Lilac, pouting, overturned a darkling beetle which was just then crossing her instep, and righted it again. She thought of the bears in their warm cave, oblivious as snow. Mrs. Underhill (who knew the names of many creatures, as every naturalist should) introduced them to her: Joe, Pat, Martha, John, Kathy, Josie, and Nora. But they made no response, only drew breath all together, and let it out, and drew it again. Lilac, who had never closed her eyes except to blink or play hide-and-seek since the night she woke in Mrs. Underhill’s dark house, stood bored and repelled by the seven sleepers, like seven sofas in their lumpish indifference. But she took her lesson from them; and when Mrs. Underhill came for her in the spring, she had learned it well, and for a reward Mrs. Underhill showed her sea-lions asleep in northern waters bobbing in the waves, and albatrosses in southern skies asleep on the wing; still she hadn’t slept, but at least she knew how.
But now the time had come.
“Please,” Lilac said, “I will if I must, only…”

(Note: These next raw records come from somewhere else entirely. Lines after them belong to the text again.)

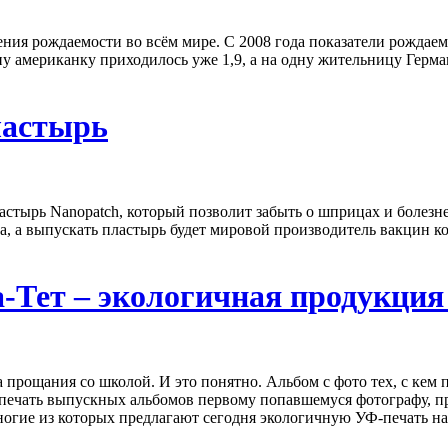
ия рождаемости во всём мире. С 2008 года показатели рождаем
ну американку приходилось уже 1,9, а на одну жительницу Герма
ластырь
стырь Nanopatch, который позволит забыть о шприцах и болез
а, а выпускать пластырь будет мировой производитель вакцин к
-Тет – экологичная продукция
рощания со школой. И это понятно. Альбом с фото тех, с кем пр
ь печать выпускных альбомов первому попавшемуся фотографу, п
огие из которых предлагают сегодня экологичную УФ-печать на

“No ifs, ands, or buts,” Mrs. Underhill said. “There are times that just go by, and times that come. This time’s come.”
“Well,” Lilac said, desperate, “can I kiss everyone goodnight?”
“That would take years.”
“There are bedtime stories,” Lilac said, her voice rising. “I want one.”
“All the ones I know are in this one, and in this one it’s now the time you fall asleep.” The child before her crossed her arms slowly, still thinking; a dark cast came over her face; she would fight this one out. And like all grannies faced with intransigence, Mrs. Underhill bethought her how she might give in—with dignity, so as not to spoil the child. “Very well,” she said. “I haven’t time to argue. There’s a tour I was to take, and if you’ll promise to be good, and after take your nap, I’ll take you too. It might be educational…”
“Oh yes!”
“And education after all was all the point…”
“It was!”
“Well then.” Seeing her excitement, Mrs. Underhill felt for the first time something like pity for the child, how she would be long bound up in the vines and tendrils of sleep, as quiescent as the dead. She rose. “Listen now! Hold tight to me, great thing though you’ve become, and nor eat nor touch a single thing you see…” Lilac had leapt up, her nakedness pale and alight as a wax candle in Mrs. Underhill’s old house. “Wear this,” she said, taking a tiny green three-clawed leaf from within her clothes, licking it with a pink tongue, and sticking it to Lilac’s forehead, “and you’ll see what I say you’ll see. And I think…” There was a heavy beating of wings outside, and a long broken shadow passed over the windows. “I think we can go. I needn’t tell you,” she said, raising a warning finger, “that no matter what you’re not to speak to anyone you see, not anyone,” and Lilac nodded solemnly.